Summary: what makes a ministry "successful?"
He Must Increase and I Must Decrease: An Exposition of john 3:22-36
Everyone wants to be popular. We also have a desire to have our egos stroked. We gauge our importance by how many followers we have on social media. We all want our posts to be liked. This is also important for those engaged in the ministry. Is our effectiveness based upon the number of members in the church we pastor? Are we successful if we sell many copies of our song? Are we a failure if members leave our church or our sales of books and music diminish? These are serious questions we have to answer. We can be thankful that Scripture addresses this question for us in the example of John the Baptist. Let us now examine John 3:22-36 to see what a successful ministry looks like in the sight of God.
Exposition of the Text
Verse 22 begins with the words “after these things.” What are the things to whom the Apostle John is referring? This passage follows immediately after Jesus’ dialog with Nicodemus. If one were to make this connection, then we see both passages emphasize that Jesus came down “from above.” There is also a contrast between heavenly and earthly things. There is also the theme of belief or rejection of Jesus’ person and testimony. So there are logical links between the two passages.
However, many scholars think that John may have placed the cleansing of the Temple in Chapter 2 early in the Gospel to bookend the first sign of Jesus which was the wedding in Cana of Galilee where Jesus turned the water into wine. John says that this was the first sign. The last sign is the resurrection of Jesus Christ where He will raise the Temple of His body after three days. The Gospels as a whole exhibit bot temporal as well as logical arrangement. There is a tendency to arrange the events chronologically, but there are times when passages are arranged logically because the one explains the other. For example, John tells us that Mary of Bethany anointed Jesus for burial on the evening before Palm Sunday. He also mentions Judas by name as being the one offended by the waste of money. This is John’s way of relating the anointing of Jesus with Judas’ betrayal. The arrangement here is chronological. However, Matthew places the anointing of Jesus later in the week and puts it next to Judas going to the High Priest to betray him. This connection is made logically. The anointing was earlier in the week and the beginning of the betrayal happened later in the week. Both gospels agree that the anointing of Jesus for burial was the cause for Judas’ betrayal, which is the main point. Placing the cause and effect together is a logical arrangement.
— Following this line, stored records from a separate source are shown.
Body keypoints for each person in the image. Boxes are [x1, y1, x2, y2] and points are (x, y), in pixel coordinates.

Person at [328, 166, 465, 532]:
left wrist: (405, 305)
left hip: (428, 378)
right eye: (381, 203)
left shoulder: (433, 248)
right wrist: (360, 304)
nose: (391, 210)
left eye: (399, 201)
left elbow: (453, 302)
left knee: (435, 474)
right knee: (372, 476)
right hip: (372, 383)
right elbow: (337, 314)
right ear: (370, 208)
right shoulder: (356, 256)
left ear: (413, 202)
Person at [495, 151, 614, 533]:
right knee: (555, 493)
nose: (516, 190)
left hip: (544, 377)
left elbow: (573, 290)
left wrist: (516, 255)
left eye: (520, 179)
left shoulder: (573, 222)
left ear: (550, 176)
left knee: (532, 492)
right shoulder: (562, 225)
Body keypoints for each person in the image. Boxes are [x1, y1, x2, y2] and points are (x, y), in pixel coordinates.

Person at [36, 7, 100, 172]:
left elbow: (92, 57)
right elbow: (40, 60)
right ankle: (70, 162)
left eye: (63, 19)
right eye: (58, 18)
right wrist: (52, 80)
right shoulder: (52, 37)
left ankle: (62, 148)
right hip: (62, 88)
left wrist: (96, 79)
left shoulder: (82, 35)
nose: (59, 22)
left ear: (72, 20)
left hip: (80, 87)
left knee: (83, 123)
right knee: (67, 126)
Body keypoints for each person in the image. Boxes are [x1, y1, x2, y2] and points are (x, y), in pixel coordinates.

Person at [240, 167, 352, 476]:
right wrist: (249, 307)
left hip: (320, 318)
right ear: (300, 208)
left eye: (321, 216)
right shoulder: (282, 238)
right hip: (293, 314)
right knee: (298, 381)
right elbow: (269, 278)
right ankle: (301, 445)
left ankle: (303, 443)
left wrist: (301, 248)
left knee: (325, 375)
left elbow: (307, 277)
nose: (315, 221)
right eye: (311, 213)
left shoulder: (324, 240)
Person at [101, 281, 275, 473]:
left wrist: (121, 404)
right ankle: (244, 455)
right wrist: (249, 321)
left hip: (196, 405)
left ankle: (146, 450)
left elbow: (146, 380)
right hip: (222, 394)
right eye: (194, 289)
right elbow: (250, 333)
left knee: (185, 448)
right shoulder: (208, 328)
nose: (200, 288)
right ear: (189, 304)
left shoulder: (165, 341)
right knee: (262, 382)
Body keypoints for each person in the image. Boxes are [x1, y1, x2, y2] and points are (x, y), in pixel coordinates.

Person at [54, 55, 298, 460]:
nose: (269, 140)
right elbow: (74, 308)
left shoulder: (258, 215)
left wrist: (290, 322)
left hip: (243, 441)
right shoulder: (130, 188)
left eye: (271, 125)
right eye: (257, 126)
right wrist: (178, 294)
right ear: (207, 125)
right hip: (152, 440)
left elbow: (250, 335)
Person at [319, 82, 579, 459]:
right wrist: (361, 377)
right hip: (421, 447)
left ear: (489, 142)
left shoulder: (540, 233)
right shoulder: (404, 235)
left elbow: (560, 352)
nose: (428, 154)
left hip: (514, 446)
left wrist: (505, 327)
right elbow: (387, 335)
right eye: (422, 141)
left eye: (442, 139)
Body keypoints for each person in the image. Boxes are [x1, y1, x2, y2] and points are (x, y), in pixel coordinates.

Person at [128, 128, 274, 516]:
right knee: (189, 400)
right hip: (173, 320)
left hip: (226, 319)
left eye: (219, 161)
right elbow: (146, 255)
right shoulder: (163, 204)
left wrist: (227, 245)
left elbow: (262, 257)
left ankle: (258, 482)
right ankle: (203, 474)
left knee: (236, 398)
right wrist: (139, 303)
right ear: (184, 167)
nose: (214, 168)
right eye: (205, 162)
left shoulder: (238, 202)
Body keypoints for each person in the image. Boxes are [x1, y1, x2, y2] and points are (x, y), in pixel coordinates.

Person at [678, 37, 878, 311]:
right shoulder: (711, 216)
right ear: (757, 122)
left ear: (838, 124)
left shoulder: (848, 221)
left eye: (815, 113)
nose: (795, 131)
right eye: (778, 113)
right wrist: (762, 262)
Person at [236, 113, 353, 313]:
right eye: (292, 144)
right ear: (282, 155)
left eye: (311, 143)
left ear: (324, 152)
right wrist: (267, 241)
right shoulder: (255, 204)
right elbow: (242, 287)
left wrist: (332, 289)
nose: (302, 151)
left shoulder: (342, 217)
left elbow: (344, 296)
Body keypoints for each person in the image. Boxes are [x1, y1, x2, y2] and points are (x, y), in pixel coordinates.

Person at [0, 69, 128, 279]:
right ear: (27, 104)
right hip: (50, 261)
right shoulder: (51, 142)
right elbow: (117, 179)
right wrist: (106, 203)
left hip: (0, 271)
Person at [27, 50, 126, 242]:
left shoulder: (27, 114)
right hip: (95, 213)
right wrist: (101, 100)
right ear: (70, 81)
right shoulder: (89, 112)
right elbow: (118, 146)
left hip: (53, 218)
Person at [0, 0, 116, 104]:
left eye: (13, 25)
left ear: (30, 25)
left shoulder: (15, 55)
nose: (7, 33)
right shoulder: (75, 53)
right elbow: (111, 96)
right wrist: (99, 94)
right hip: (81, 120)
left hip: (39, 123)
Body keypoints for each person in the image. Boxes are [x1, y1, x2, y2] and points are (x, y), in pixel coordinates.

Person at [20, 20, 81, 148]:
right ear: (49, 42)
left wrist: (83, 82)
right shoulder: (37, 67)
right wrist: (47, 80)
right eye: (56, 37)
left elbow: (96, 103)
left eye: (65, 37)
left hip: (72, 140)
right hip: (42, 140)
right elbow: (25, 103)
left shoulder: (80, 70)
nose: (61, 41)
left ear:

So if John placed the cleansing of the Temple where it occurs for logical emphasis, this would mean that there was only one cleansing of the Temple at the end of His ministry. I don’t want to say with any degree of certainty that this is the case, but there is good reason to think there was only one cleansing. One must also ask then if the conversation with Nicodemus also occurred during Passion Week as well. As “after these things” is a temporal marker, it seems to me that the Apostle John is referring back to some other event rather than the conversation with Nicodemus. The previous referent would seem to be the wedding in Cana at the beginning of Chapter 2, or it might even go back to the first chapter and the testimony of John in which He testifies of the primacy of Jesus over himself. As John the Baptist refers to this when He says: “You certainly do remember when I said.” This seems to best fit the use of “after these things.” Logically. The passage follows the discourse with Nicodemus, temporally it follows the marriage in Cana.
Verse 22 continues by saying that Jesus went into Judaea and was baptizing converts. John later goes on to explain that it was Jesus’ disciples who were doing the baptizing and not Jesus personally. John the Baptist and his disciples were also baptizing in Aenon near Salim because there was much water there. This has led to much controversy in the church over the mode of baptism. If one sprinkles, there isn’t need for much water. This is certainly a good point and worth discussing; however, there is something more important to be said about this passage than how we should baptize. The point we need to zero in on is that Jesus and John the Baptist were both baptizing at different locations. Logically speaking, once John introduces the bridegroom with “Behold the Lamb of God which taketh away the sin of the world,” one would think that John the Baptist’s role was essentially done. Tow of John the Baptist’s disciples got the message and left him to follow Jesus. But not all of John’s disciples followed Jesus. Many remained with John the Baptist even after John was cast into prison. Later on, he sends some of these disciples to Jesus to ask if he had gotten things right.